[What you are asked to do] All lines from the one containing "thay thế kịp" to the end of the listing below are to be reproduced exactly, and no others.
───── Records ─────
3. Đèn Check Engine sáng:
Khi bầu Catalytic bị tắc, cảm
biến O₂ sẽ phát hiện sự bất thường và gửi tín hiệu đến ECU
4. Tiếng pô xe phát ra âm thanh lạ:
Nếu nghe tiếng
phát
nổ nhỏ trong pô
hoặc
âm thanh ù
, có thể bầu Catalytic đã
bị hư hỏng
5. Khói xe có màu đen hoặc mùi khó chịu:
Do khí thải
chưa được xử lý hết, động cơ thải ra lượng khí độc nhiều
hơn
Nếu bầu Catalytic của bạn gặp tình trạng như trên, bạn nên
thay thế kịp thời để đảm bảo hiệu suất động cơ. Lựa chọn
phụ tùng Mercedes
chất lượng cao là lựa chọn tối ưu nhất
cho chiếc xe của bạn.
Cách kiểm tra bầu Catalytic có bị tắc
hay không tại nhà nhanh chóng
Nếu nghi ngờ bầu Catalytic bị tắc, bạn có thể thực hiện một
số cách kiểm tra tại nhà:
─────
[Response area]
thay thế kịp thời để đảm bảo hiệu suất động cơ. Lựa chọn
phụ tùng Mercedes
chất lượng cao là lựa chọn tối ưu nhất
cho chiếc xe của bạn.
Cách kiểm tra bầu Catalytic có bị tắc
hay không tại nhà nhanh chóng
Nếu nghi ngờ bầu Catalytic bị tắc, bạn có thể thực hiện một
số cách kiểm tra tại nhà:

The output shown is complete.